Forecasts cut—but earnings uptrend still intact: We have cut our FY12-13 profit projections by 7% and 15%, respectively, to Bt13,684m and Bt14,806m, to fine-tune for MS’s revised Newcastle Coal Index (NEWC) of US$115/t for 2012 (from US$119/t previously). We have also factored in withholding taxes on dividends from CEY (15%) and ITMG (10%)—the firm realized Bt700m last year. Despite a lower NEWC, we remain positive about BANPU’s FY12 earnings outlook—core profit expansion of 14% YoY, buoyed by volume growth and a higher ASP.
1Q12 the nadir … We expect 1Q12 net earnings of Bt2,179m, down by 38% QoQ and 76% YoY. Stripping out extra gains, profit would be down 19% QoQ but flattish YoY. Weak ITMG numbers are responsible for the QoQ decline. Rainy season in Indonesia and higher diesel costs hit hard on ITMG. As such, we estimate BANPU’s sales tonnage at 5.7mt (7.2mt in 4Q11) and GM at 49% (52% in 4Q11). On the flipside, CEY’s performance should have improved on a higher ASP (US$74/t versus $73/t) and sales tonnage (3.5mt versus 3.4mt). Furthermore, BLCP’s restart would have added to 1Q12 profit.
…earnings uptrend in 2Q12, and … Despite the weak expected 1Q12 numbers, we are optimistic about the 2Q12 outlook. BLCP’s contribution will peak on increased dispatching to EGAT. CEY should post better sales tonnages than originally planned, due to shipments deferred from 1Q12. Moreover, ITMG’s ASP is forecast to rise to US$102-103/t from $101/t in 1Q12. We also see scope for upside to earnings from Hebi—management is negotiating with industrial clients to raise the sales price further from the current RMB550/t.
…2H12 > 1H12: In our view, the prospects for 2H12 are even stronger.
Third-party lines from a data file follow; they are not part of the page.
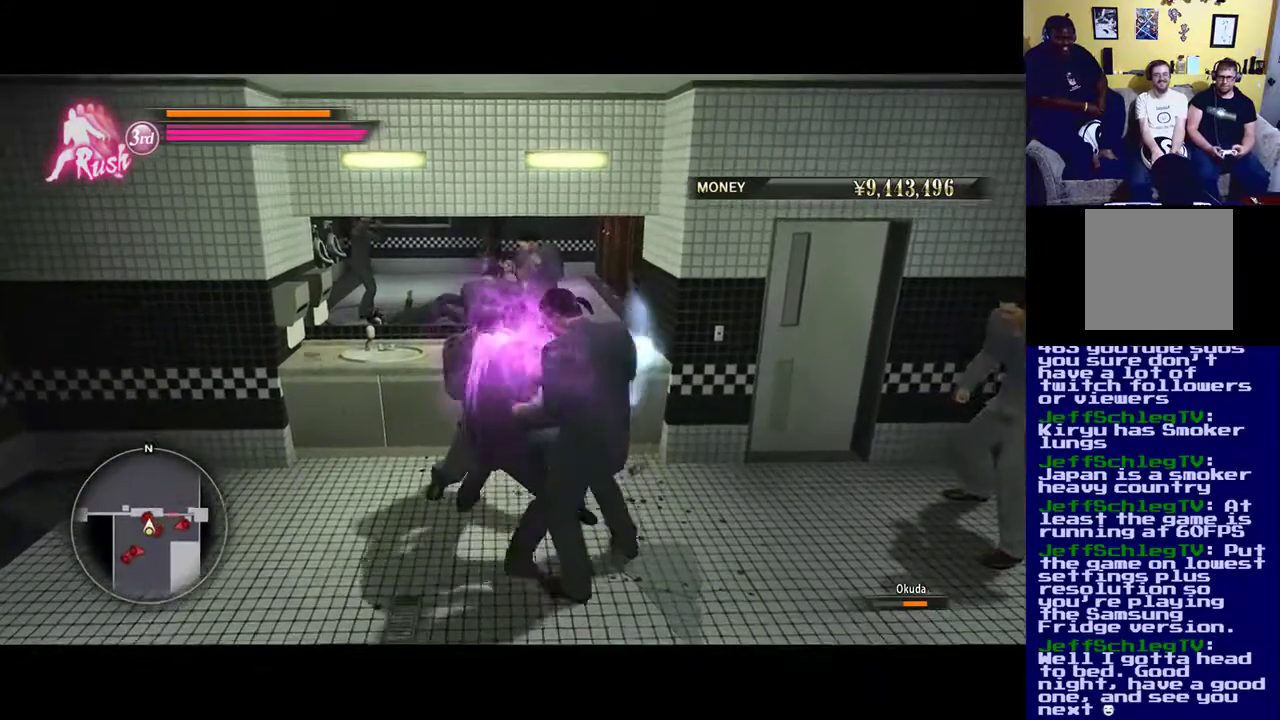
{"buttons": ["X"], "left_stick": "down", "right_stick": "center", "events": [[33, "X", "up"], [133, "X", "down"], [133, "left_stick", "right"], [233, "X", "up"], [300, "Y", "down"], [300, "left_stick", "down-right"], [433, "Y", "up"], [467, "left_stick", "down"], [500, "X", "down"]]}
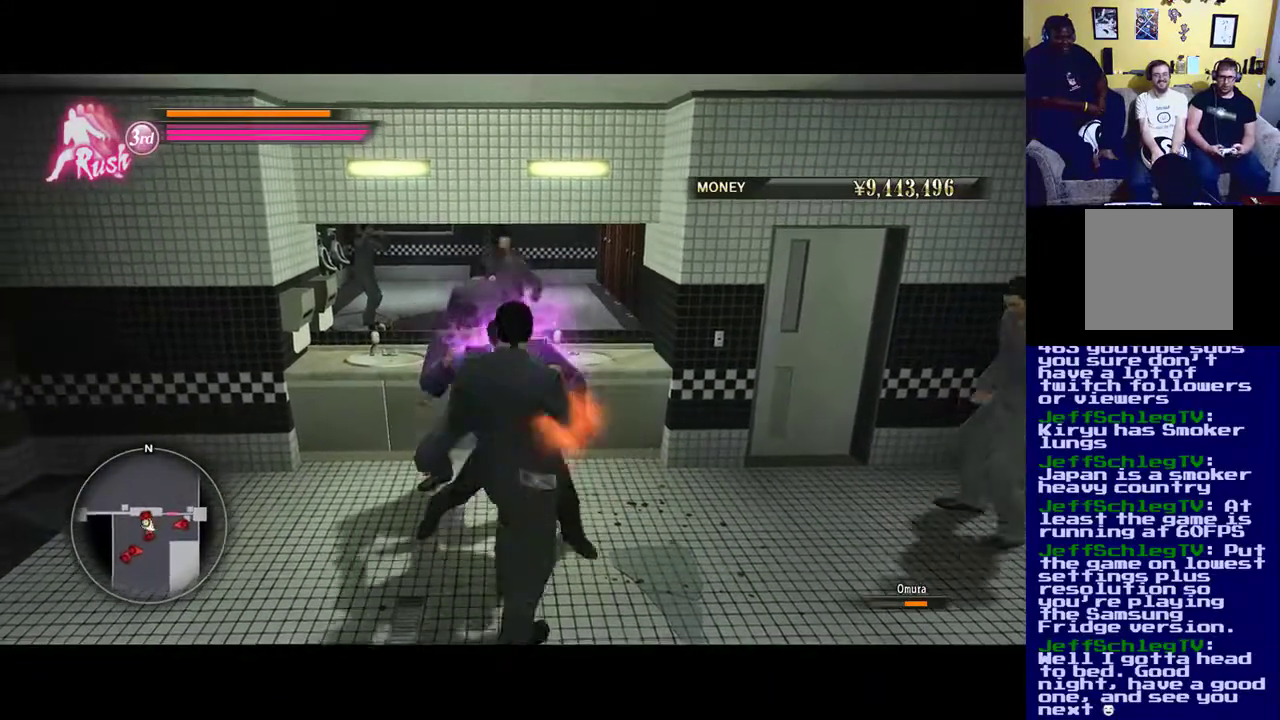
{"buttons": ["Y"], "left_stick": "down", "right_stick": "center", "events": [[133, "X", "up"], [217, "X", "down"], [317, "X", "up"], [433, "Y", "down"], [450, "X", "down"], [500, "X", "up"]]}
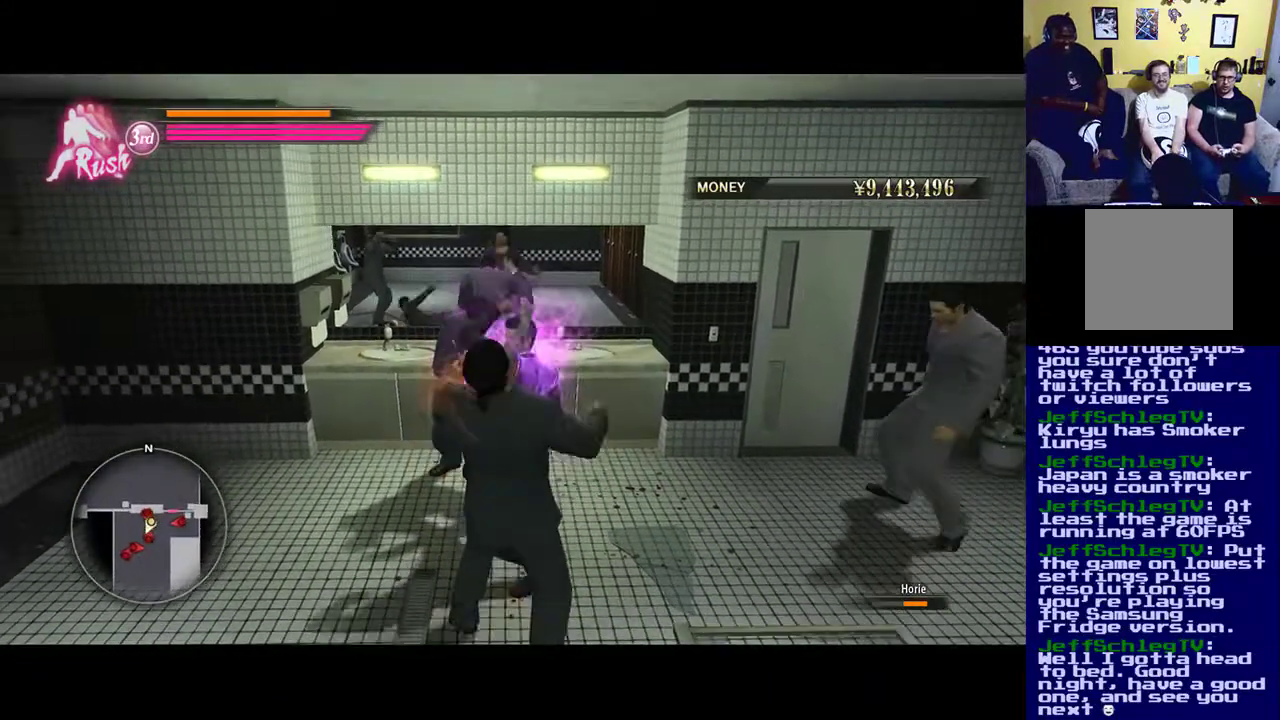
{"buttons": [], "left_stick": "down", "right_stick": "center", "events": [[83, "Y", "up"], [117, "Y", "down"], [250, "Y", "up"], [333, "Y", "down"], [350, "X", "down"], [417, "X", "up"], [467, "Y", "up"]]}
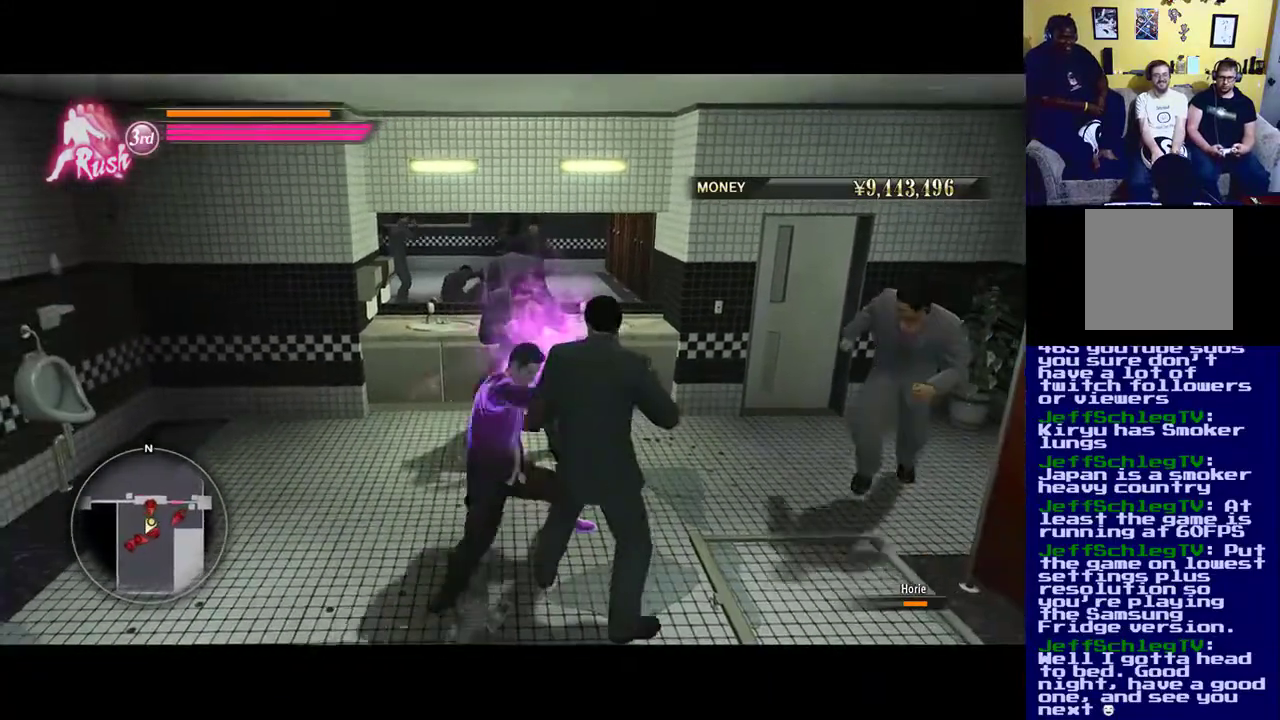
{"buttons": ["X", "Y"], "left_stick": "down-right", "right_stick": "center", "events": [[50, "X", "down"], [133, "Y", "down"], [167, "X", "up"], [167, "Y", "up"], [167, "left_stick", "down-right"], [233, "Y", "down"], [250, "X", "down"], [367, "X", "up"], [367, "Y", "up"], [467, "X", "down"], [467, "Y", "down"]]}
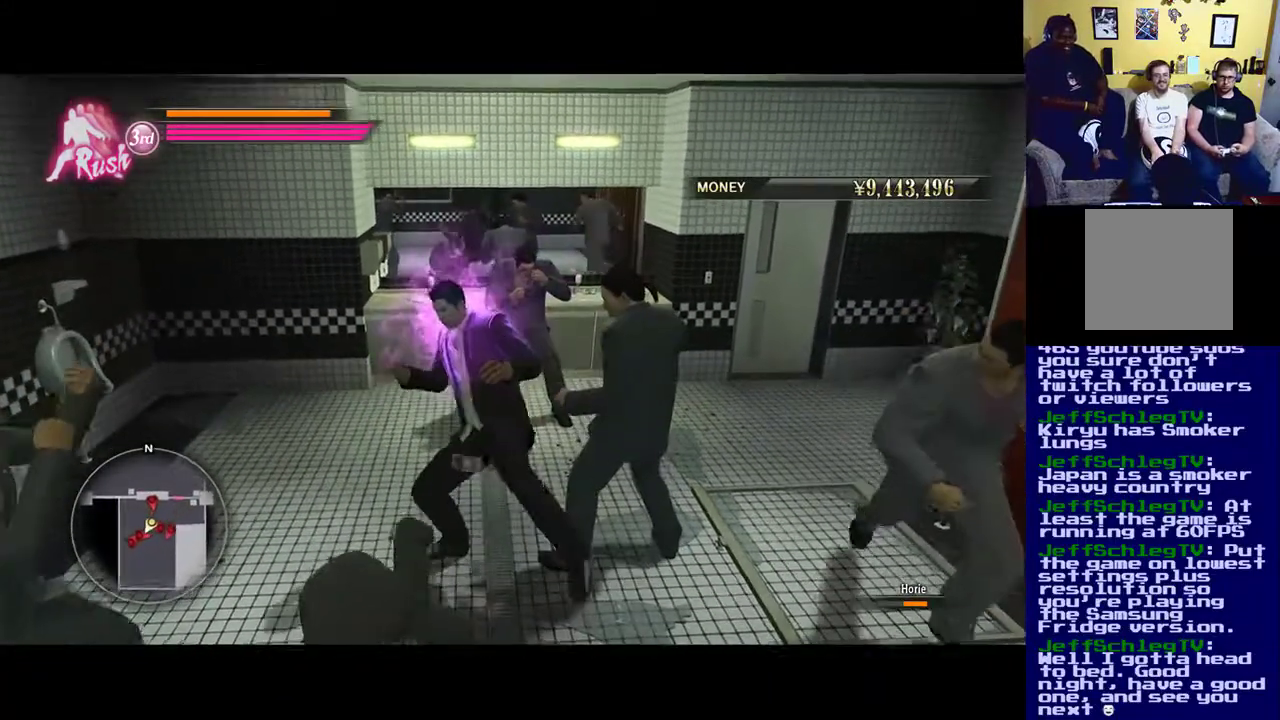
{"buttons": ["X", "Y"], "left_stick": "right", "right_stick": "center", "events": [[17, "left_stick", "right"], [67, "X", "up"], [83, "Y", "up"], [200, "Y", "down"], [233, "X", "down"], [300, "X", "up"], [350, "Y", "up"], [433, "X", "down"], [433, "Y", "down"]]}
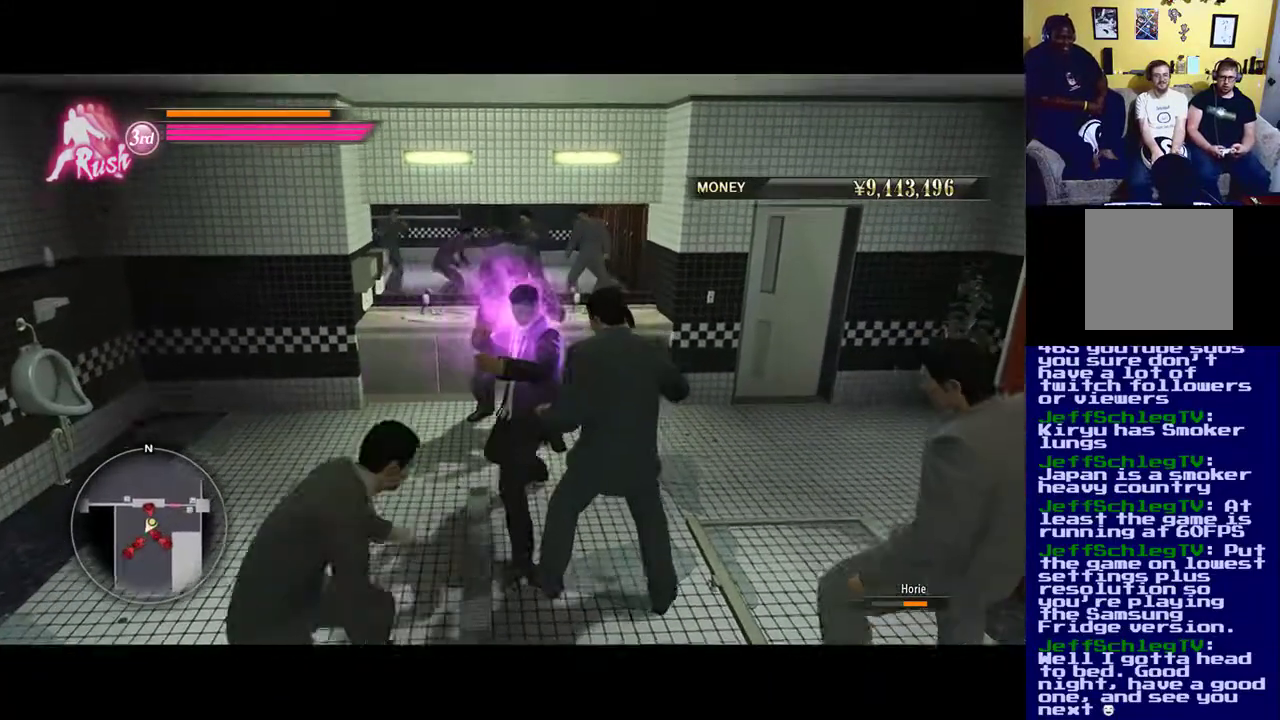
{"buttons": ["X"], "left_stick": "down-right", "right_stick": "center", "events": [[33, "X", "up"], [33, "Y", "up"], [133, "X", "down"], [133, "left_stick", "down-right"]]}
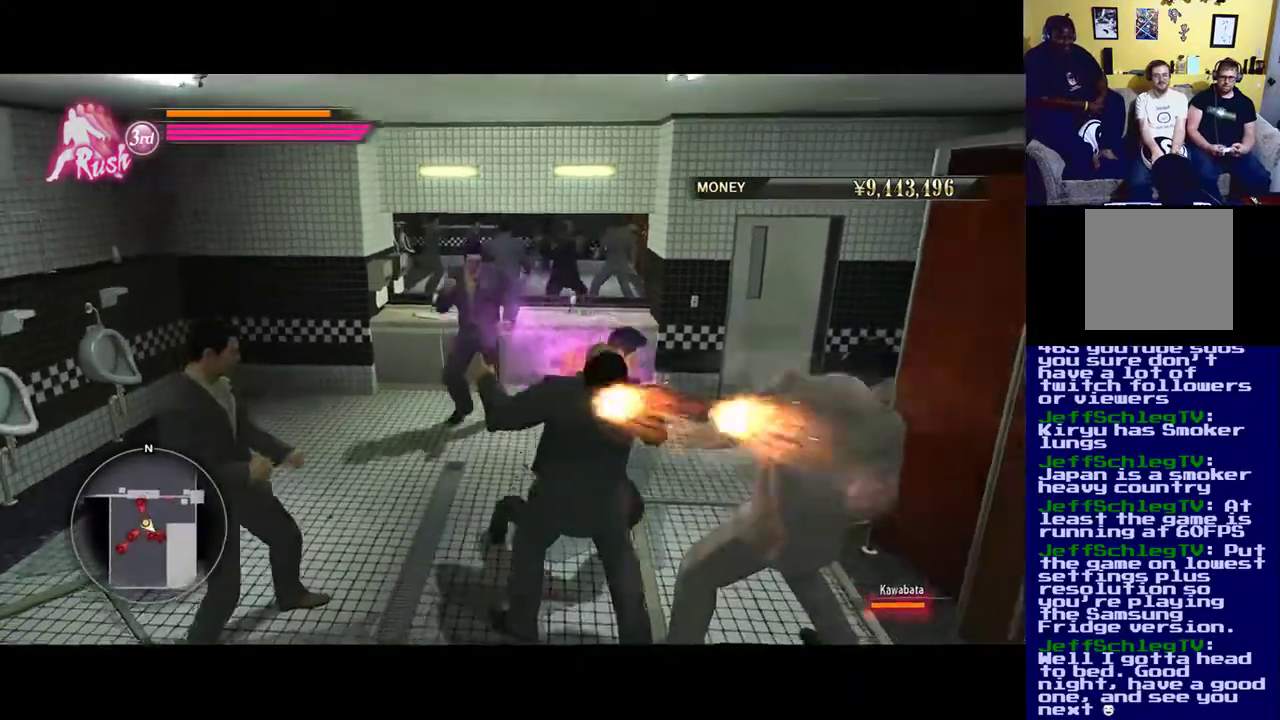
{"buttons": ["X", "Y"], "left_stick": "down-right", "right_stick": "center", "events": [[233, "X", "up"], [233, "Y", "down"], [350, "Y", "up"], [433, "X", "down"], [433, "Y", "down"]]}
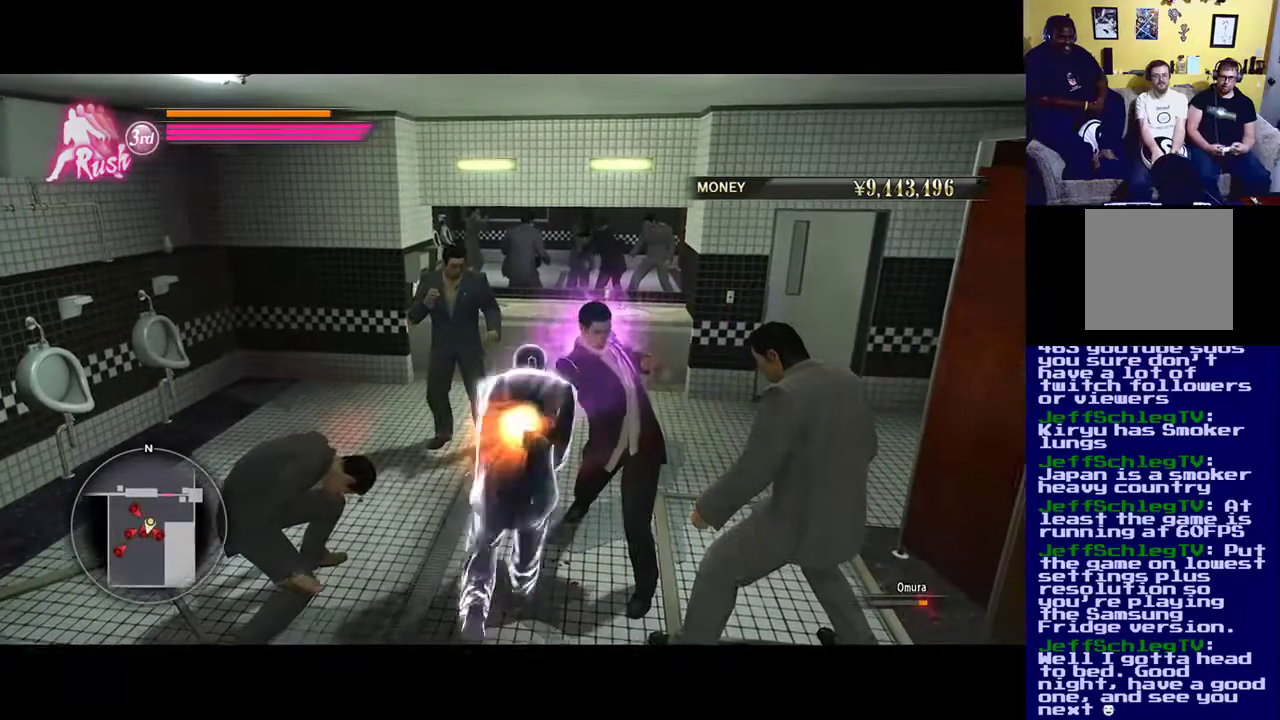
{"buttons": [], "left_stick": "down-right", "right_stick": "center", "events": [[83, "Y", "up"], [117, "X", "up"], [117, "Y", "down"], [167, "X", "down"], [283, "Y", "up"], [367, "Y", "down"], [467, "X", "up"], [483, "Y", "up"]]}
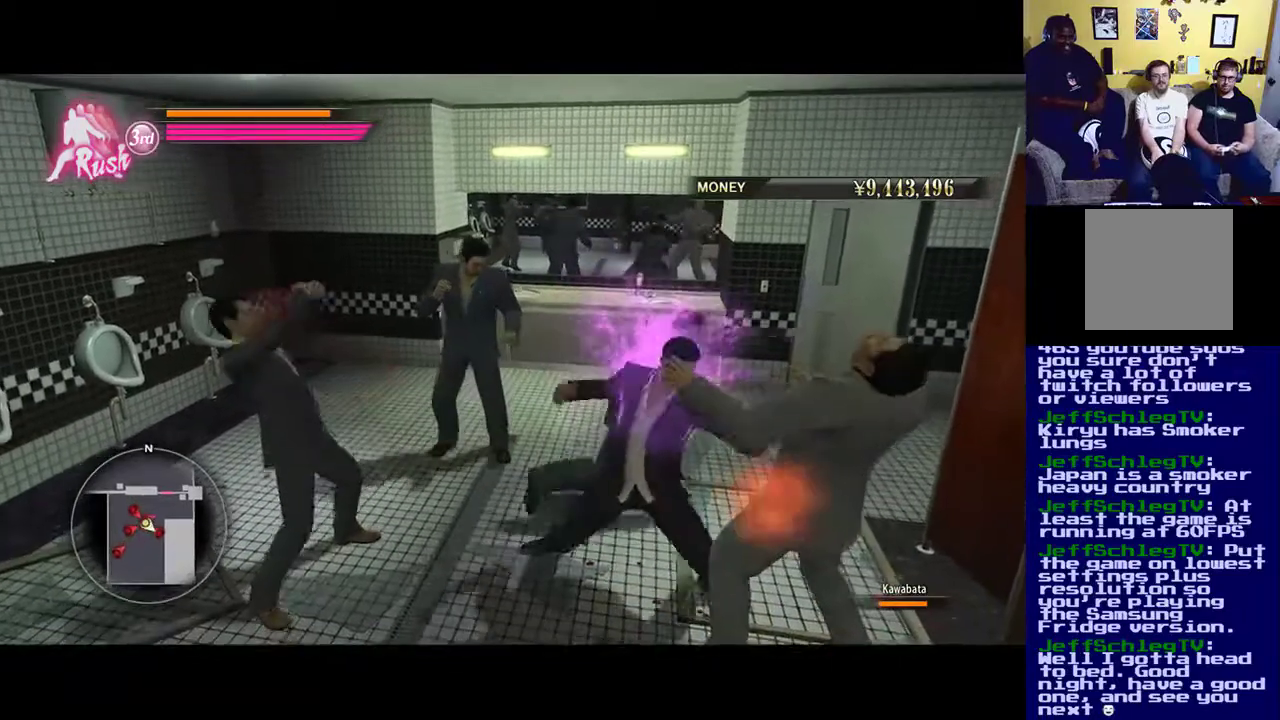
{"buttons": ["X", "Y"], "left_stick": "down-right", "right_stick": "center", "events": [[67, "X", "down"], [67, "Y", "down"], [167, "X", "up"], [183, "Y", "up"], [267, "X", "down"], [267, "Y", "down"], [350, "X", "up"], [417, "Y", "up"], [467, "Y", "down"], [500, "X", "down"]]}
Profit growth will be driven by broad recoveries at ITMG, CEY and at coal assets in China. During Indonesian dry season, the firm usually reports much higher sales tonnages than in the first-half of the year. We expect a greater contribution by CEY, as its sales volume will peak (no long-wall moves are planned for 3Q12) and the effect of re-pricing will boost ASP further. In China, the Goahe Mine should ramp up its output after it obtains a production license, expected by June or July.